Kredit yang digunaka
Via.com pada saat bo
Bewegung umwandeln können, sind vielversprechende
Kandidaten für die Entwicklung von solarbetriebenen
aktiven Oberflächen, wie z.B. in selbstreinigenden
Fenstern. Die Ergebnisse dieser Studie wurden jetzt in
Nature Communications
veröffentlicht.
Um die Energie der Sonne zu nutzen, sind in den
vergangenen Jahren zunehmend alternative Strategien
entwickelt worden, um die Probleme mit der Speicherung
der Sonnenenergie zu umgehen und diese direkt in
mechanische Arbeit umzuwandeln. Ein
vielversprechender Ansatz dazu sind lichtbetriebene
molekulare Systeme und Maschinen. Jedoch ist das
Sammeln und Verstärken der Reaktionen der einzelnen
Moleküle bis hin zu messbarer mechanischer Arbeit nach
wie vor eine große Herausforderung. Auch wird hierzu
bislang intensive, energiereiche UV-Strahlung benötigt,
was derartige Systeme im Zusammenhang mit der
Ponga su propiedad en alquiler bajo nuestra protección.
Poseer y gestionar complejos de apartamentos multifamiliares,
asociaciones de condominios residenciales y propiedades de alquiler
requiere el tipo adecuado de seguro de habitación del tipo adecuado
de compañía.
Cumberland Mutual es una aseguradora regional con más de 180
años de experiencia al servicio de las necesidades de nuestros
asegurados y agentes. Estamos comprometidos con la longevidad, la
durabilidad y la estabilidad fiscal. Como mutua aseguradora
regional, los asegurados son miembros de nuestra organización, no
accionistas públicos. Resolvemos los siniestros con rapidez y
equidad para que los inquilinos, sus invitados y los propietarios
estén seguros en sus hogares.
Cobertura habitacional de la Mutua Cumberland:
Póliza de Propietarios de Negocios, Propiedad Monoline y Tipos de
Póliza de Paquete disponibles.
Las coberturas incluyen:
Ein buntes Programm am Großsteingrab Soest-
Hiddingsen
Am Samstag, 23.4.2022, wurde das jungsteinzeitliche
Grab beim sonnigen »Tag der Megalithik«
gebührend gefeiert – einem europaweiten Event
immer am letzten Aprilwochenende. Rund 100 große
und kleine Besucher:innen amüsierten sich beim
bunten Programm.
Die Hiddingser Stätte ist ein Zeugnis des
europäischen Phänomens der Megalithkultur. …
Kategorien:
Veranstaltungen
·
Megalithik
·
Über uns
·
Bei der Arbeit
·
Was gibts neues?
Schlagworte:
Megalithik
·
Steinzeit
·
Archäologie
※ ※ ※
Your task is to restate every record exactly.

Kredit yang digunaka
Via.com pada saat bo
Bewegung umwandeln können, sind vielversprechende
Kandidaten für die Entwicklung von solarbetriebenen
aktiven Oberflächen, wie z.B. in selbstreinigenden
Fenstern. Die Ergebnisse dieser Studie wurden jetzt in
Nature Communications
veröffentlicht.
Um die Energie der Sonne zu nutzen, sind in den
vergangenen Jahren zunehmend alternative Strategien
entwickelt worden, um die Probleme mit der Speicherung
der Sonnenenergie zu umgehen und diese direkt in
mechanische Arbeit umzuwandeln. Ein
vielversprechender Ansatz dazu sind lichtbetriebene
molekulare Systeme und Maschinen. Jedoch ist das
Sammeln und Verstärken der Reaktionen der einzelnen
Moleküle bis hin zu messbarer mechanischer Arbeit nach
wie vor eine große Herausforderung. Auch wird hierzu
bislang intensive, energiereiche UV-Strahlung benötigt,
was derartige Systeme im Zusammenhang mit der
Ponga su propiedad en alquiler bajo nuestra protección.
Poseer y gestionar complejos de apartamentos multifamiliares,
asociaciones de condominios residenciales y propiedades de alquiler
requiere el tipo adecuado de seguro de habitación del tipo adecuado
de compañía.
Cumberland Mutual es una aseguradora regional con más de 180
años de experiencia al servicio de las necesidades de nuestros
asegurados y agentes. Estamos comprometidos con la longevidad, la
durabilidad y la estabilidad fiscal. Como mutua aseguradora
regional, los asegurados son miembros de nuestra organización, no
accionistas públicos. Resolvemos los siniestros con rapidez y
equidad para que los inquilinos, sus invitados y los propietarios
estén seguros en sus hogares.
Cobertura habitacional de la Mutua Cumberland:
Póliza de Propietarios de Negocios, Propiedad Monoline y Tipos de
Póliza de Paquete disponibles.
Las coberturas incluyen:
Ein buntes Programm am Großsteingrab Soest-
Hiddingsen
Am Samstag, 23.4.2022, wurde das jungsteinzeitliche
Grab beim sonnigen »Tag der Megalithik«
gebührend gefeiert – einem europaweiten Event
immer am letzten Aprilwochenende. Rund 100 große
und kleine Besucher:innen amüsierten sich beim
bunten Programm.
Die Hiddingser Stätte ist ein Zeugnis des
europäischen Phänomens der Megalithkultur. …
Kategorien:
Veranstaltungen
·
Megalithik
·
Über uns
·
Bei der Arbeit
·
Was gibts neues?
Schlagworte:
Megalithik
·
Steinzeit
·
Archäologie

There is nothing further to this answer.